Nirav Tolia talks to use this week about Nextdoor, the online social network for local neighbourhoods, that he co-founded. He tells us how he found a niche in the crowded world of social networking and how its future business model won’t effect the user experience.
How would you describe your business?
Nextdoor is a free online platform that enables neighbours to create private social networks for their neighbourhood. Using Nextdoor, neighbours can communicate with one another to build stronger and safer neighbourhoods. We believe that the neighbourhood is one of the most important and useful communities in a person’s life. We believe that when neighbours start talking, good things happen. Our mission is to bring back a sense of community to the neighbourhood.
Neighbours use Nextdoor to: track down trustworthy babysitters, plumbers, and dentists; get the word out about break-ins and other safety concerns; organize neighbourhood garage sales, BBQs, and block parties; ask for assistance in finding lost pets and missing packages; create emergency response plans to prepare for crisis situations
How did you come up with the idea?
Nextdoor was founded by a group of experienced technology executives whose careers have been focused on building strong online communities. These days, almost everyone uses social networks. There are social networks specifically designed for our friends and family (Facebook), for our business contacts (LinkedIn), and for those with similar interests (Twitter). But there is no social network specifically designed for the neighbourhood, one of the most important communities in each of our lives. There are so many ways our neighbours can help us, but many of us don’t know our neighbours, or how to contact them. Nextdoor was created to change that.
How long did it take you to get Nextdoor.com off the ground?
Nextdoor was created and conceived of in the summer of 2010 and our first pilot neighbourhood was created in October 2010 in Menlo Park, CA. We now have over 440 neighbourhoods in 40 states.
What applications or tools do you find most useful for your business?
We work almost entirely with open-source tools such as Python, Django, and PostgreSQL. Our production service runs entirely in the cloud using Amazon Web Services. For day-to-day productivity, we use the full suite of Google Apps because they are fast, easy-to-use, and make it possible for our team to work from any computer anywhere in the world. We are big believers in user-driven software design and use Usertesting.com and Survey Monkey to understand our user base and collect feedback from people across the country.
Can you tell our readers a bit about your business model?
Nextdoor will always be free for users and neighbourhoods. We will never sell personal information or bombard users with banners or pop-ups. Our business model will focus on working with local businesses to provide special offers to neighbours. This will enable neighbours to both support their local businesses and save money. Like most successful consumer internet companies (Google, Facebook, Twitter), we will not begin revenue efforts until we have perfected our user experience.

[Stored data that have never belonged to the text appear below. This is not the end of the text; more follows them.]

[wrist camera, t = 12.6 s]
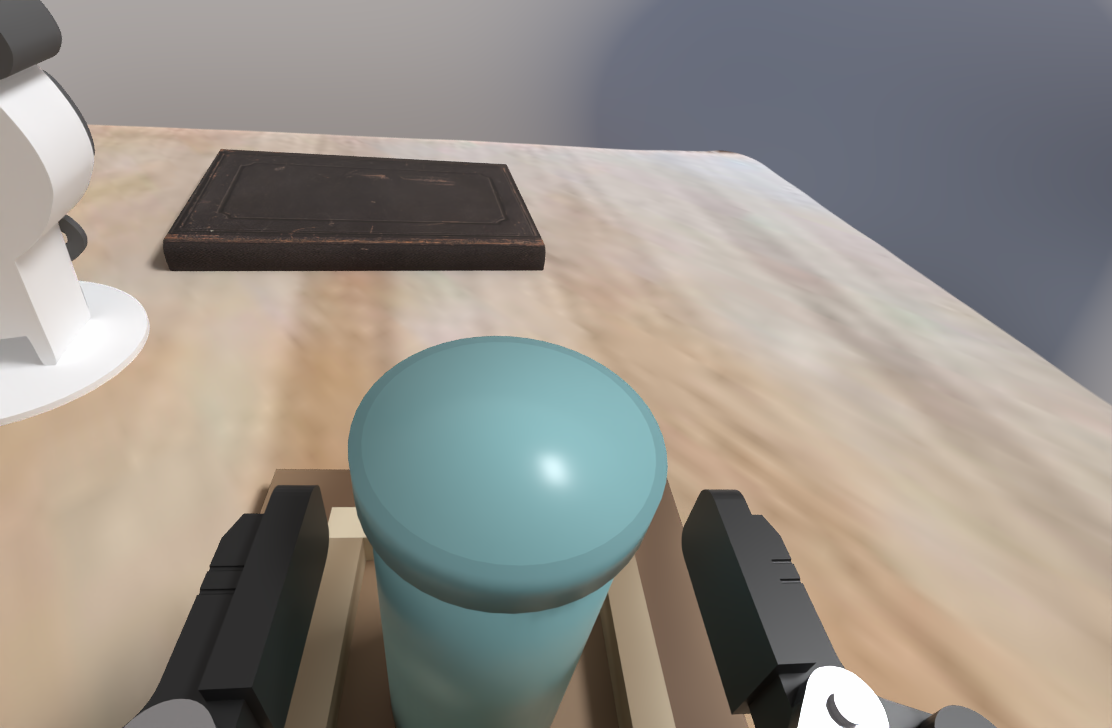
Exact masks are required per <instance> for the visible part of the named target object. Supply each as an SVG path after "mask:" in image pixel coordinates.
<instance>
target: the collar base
mask: <svg viewBox="0 0 1112 728" xmlns="http://www.w3.org/2000/svg"><path fill="white" fill-rule="evenodd" d="M277 485H318V486H319V487H320V490H321V494H322V499H323V504H324V508H325V513H326V517H327V522H328V527H329V548H328V554H327V559H326V564H325V568H324V572H323V576H322V579H321V583H320V587H319V591H318V595H317V599H316V603H315V607H314V611H313V615H312V619H311V623H310V627H309V631H308V635H307V639H306V643H305V647H304V651H303V655H302V659H301V663H300V667H299V671H298V675H297V679H296V683H295V687H294V691H293V695H292V699H291V703H290V707H289V711H288V715H287V719H286V723H285V727H284V728H396V725H395V722H394V718H393V713H392V707H391V699H390V690H389V682H388V673H387V665H386V656H385V648H384V639H383V631H382V623H381V614H380V606H379V597H378V589H377V580H376V572H375V563H374V555H373V547H372V545H371V544H370V542H369V540H368V539H367V537H366V535H365V534H364V532H363V529H362V526H361V524H360V521H359V518H358V516H357V511H356V506H355V501H354V495H353V488H352V482H351V475H350V470H320V469H276V471H275V474H274V477H273V479H272V482H271V485H270V488H269V490H268V493H267V496H266V498H265V501H264V504H263V506H262V509H261V512H260V514H264V512H265V510H266V507H267V504H268V502H269V499H270V496H271V494H272V492H273V490H274V488H275V487H276V486H277ZM682 531H683V526H682V523H681V520H680V517H679V514H678V511H677V507H676V504H675V501H674V498H673V495H672V492H671V489H670V486H669V483H668V480H667V478H666V485H665V488H664V492H663V495H662V499H661V501H660V503H659V505H658V508H657V510H656V512H655V514H654V516H653V519H652V521H651V523H650V525H649V527H648V530H647V532H646V534H645V536H644V538H643V540H642V542H641V544H640V547H639V549H638V550H637V552H636V553H635V554H634V556H633V557H632V559H631V560H630V562H629V563H628V564H627V565H626V566H625V567H624V568H623V569H622V570H621V571H620V572H619V573H618V574H617V575H616V577H614V579H613V581H612V584H611V586H610V588H609V591H608V593H607V595H606V598H605V600H604V602H603V605H602V607H601V609H600V612H599V614H598V616H597V619H596V621H595V623H594V626H593V628H592V630H591V633H590V635H589V638H588V640H587V642H586V645H585V647H584V649H583V652H582V654H581V656H580V659H579V661H578V663H577V666H576V668H575V670H574V673H573V675H572V677H571V680H570V682H569V684H568V687H567V689H566V692H565V694H564V696H563V699H562V701H561V703H560V706H559V708H558V710H557V713H556V715H555V717H554V720H553V722H552V724H551V726H550V728H748V725H747V722H746V719H745V716H744V714H734V715H732V714H731V711H730V708H729V704H728V701H727V698H726V695H725V691H724V688H723V685H722V681H721V678H720V675H719V672H718V668H717V665H716V662H715V658H714V655H713V652H712V649H711V645H710V642H709V639H708V635H707V632H706V629H705V626H704V622H703V619H702V616H701V612H700V609H699V606H698V603H697V599H696V596H695V593H694V589H693V586H692V583H691V580H690V576H689V573H688V570H687V566H686V563H685V560H684V556H683V552H682V543H681V538H682Z"/></svg>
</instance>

What is your growth strategy?
We have experienced a tremendous response to our nationwide launch and expect to continue to grow by word-of-mouth and member referral.
What’s been the most difficult aspect of setting up your business?

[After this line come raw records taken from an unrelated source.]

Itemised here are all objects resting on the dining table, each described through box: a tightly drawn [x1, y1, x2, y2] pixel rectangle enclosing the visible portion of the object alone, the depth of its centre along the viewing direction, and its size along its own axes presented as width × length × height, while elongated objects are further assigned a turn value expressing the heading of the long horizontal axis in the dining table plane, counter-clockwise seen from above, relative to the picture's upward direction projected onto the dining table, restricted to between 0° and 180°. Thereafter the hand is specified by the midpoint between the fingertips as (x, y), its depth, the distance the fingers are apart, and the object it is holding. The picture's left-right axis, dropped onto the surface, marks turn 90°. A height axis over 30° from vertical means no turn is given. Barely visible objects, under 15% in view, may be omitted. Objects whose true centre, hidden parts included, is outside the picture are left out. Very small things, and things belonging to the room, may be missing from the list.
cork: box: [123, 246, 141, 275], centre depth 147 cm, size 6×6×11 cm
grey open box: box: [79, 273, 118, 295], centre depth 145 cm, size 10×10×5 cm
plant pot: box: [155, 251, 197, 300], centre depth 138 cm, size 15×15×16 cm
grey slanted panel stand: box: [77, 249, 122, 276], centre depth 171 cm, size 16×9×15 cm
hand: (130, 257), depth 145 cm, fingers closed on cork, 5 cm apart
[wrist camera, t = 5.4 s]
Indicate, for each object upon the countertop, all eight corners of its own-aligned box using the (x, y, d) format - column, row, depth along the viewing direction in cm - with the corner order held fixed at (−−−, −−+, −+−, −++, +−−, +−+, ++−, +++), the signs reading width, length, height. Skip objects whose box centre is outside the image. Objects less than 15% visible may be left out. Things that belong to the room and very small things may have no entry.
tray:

The most difficult aspect of any business is building a great team. Specific to Nextdoor, one of our biggest challenges is the “chicken-and-egg” problem: how do we convince neighbours to adopt Nextdoor for their neighborhoods without being able to use it first. Creating an introduction video and descriptive product tour have helped us overcome this obstacle.
What have you learned along the way?
Our greatest learning is to always stay focused on the user. We spent over a year working closely with hundreds of neighbourhoods across the country to create a platform specifically designed to make neighbours feel comfortable sharing information with one another. As we learned from our launch, when you create a product that people find useful in their everyday lives, the demand and positive response comes organically.
What piece of advice would you give to someone setting up their own startup?
Surround yourself with great people. Build something that people really want. Enjoy the journey – entrepreneurship is all about experiencing the highest of highs and the lowest of lows – and learning and improving all along.